Survivors of the Cokeville, Wyoming, school bombing say they’re participating in the film not to mark a tragedy, but to mark a miracle: That no one but the attackers died that day.

Brad Nate of River Heights, Utah, said that he knew it would be difficult to relive the hours he spent as an 11-year-old hostage 28 years ago.

“This is an opportunity to perhaps share our story, and perhaps help others, even the other survivors,” Nate told the Standard-Examiner (http://bit.ly/1rIcdpF).

He is among more than a dozen survivors participating in the project at Whitesides Elementary school in Layton. The adults and children are acting out scenes inside and outside the Layton school with fake ash and blood smeared on their faces.

The attack occurred nearly three decades ago when David Young, 43, and his wife, Doris Young, 47, held 154 children, teachers and visitors hostage for three hours in the small Wyoming town’s only elementary school.

The couple, who demanded $300 million in ransom, accidentally detonated a homemade bomb. The man then killed his wife and himself.

While many of the hostages suffered injuries and burns from the explosion, they all survived.

Lori Conger, a 39-year-old survivor who now lives in Kaysville, told The Salt Lake Tribune (http://bit.ly/1pXOR00) that participating in the film helps her remember how lucky they were to survive.

“It’s been a pretty surreal and extraordinary experience to relive this again,” said Conger, who was in the fifth-grade at the time of the attack. “It’s really caught me off guard a few times and choked me up, but it’s been something I’ll never forget. It’s made me remember again how blessed we were.”

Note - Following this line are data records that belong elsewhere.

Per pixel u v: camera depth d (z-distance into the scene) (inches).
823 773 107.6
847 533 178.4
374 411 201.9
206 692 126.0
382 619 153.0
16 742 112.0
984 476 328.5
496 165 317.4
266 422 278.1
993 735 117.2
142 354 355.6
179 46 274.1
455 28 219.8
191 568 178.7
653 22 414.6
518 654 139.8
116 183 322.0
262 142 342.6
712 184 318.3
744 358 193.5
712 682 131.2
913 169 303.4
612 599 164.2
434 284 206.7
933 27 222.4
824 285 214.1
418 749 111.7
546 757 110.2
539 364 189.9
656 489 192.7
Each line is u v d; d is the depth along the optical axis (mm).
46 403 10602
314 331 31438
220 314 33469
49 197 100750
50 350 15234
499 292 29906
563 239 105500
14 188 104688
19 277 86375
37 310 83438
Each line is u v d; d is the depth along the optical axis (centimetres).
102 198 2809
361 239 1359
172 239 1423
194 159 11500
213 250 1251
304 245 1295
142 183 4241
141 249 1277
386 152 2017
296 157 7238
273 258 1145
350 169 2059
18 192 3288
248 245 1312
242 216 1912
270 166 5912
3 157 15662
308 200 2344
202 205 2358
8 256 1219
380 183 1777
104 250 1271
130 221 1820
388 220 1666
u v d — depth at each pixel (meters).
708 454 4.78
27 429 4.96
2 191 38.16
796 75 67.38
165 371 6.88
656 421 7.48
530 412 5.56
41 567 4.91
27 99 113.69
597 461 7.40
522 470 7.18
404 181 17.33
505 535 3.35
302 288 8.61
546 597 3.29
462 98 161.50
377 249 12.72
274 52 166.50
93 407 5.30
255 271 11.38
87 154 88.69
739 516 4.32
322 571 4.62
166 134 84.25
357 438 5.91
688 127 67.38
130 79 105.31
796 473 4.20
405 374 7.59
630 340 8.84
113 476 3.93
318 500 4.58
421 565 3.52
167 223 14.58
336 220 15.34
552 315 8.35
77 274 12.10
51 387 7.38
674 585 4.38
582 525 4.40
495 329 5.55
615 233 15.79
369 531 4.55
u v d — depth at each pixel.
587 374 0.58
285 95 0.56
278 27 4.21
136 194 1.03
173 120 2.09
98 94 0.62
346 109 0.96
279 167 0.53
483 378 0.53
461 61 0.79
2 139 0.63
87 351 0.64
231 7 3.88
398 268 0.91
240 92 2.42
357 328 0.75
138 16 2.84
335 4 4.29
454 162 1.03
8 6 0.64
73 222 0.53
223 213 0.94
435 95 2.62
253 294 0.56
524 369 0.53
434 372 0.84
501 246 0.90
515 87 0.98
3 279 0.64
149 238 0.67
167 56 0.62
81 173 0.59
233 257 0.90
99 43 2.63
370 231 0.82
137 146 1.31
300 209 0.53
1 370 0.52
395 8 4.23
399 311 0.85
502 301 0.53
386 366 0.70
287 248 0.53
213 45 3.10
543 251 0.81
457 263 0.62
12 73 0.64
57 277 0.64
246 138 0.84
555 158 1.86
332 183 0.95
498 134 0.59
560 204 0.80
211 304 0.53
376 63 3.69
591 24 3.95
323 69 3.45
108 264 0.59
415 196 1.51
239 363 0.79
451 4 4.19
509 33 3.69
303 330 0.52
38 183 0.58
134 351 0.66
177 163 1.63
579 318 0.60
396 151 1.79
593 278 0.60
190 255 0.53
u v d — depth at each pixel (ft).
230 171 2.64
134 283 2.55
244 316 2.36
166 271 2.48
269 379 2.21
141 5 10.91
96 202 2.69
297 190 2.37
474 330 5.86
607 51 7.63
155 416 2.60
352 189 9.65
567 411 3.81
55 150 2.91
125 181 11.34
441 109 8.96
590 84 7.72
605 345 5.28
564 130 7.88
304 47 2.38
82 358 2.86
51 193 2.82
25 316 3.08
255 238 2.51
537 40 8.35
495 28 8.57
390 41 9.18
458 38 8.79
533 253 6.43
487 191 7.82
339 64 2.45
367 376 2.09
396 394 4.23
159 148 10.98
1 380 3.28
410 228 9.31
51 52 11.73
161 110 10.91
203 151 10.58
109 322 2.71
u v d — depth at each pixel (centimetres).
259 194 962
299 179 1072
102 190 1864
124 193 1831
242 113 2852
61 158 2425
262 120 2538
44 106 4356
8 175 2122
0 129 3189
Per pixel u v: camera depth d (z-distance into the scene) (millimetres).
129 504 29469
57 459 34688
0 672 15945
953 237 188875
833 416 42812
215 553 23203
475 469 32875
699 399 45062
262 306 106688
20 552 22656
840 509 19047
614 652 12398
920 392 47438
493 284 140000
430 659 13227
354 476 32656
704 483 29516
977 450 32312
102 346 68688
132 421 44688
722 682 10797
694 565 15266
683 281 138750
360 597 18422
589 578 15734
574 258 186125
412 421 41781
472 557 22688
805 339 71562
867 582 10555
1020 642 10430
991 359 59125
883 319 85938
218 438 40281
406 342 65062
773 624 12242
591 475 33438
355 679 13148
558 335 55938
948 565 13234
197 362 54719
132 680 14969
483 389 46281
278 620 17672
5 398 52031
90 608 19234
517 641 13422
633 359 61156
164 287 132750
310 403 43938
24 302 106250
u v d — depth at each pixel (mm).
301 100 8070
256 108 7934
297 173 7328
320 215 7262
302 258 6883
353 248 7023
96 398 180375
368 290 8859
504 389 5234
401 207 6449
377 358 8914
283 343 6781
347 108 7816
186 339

Conger, whose role is that of a worried parent waiting outside the school, said she imagines what her mother went through.

“It wasn’t hard for me to cry,” she said about her acting.

Joshua Wiscombe, a 34-year-old from Layton who was a kindergartener at the Cokeville school, said he remembers feeling the blast of the bomb detonating.

“I just remember that loud, loud sound going off and then it was pitch black,” Wiscombe told the Tribune. “The last thing I remember seeing was fire at my feet, and I remember thinking, ‘I’ll never see my mom again.’”

Some of the survivors’ elementary-aged children are also participating as actors.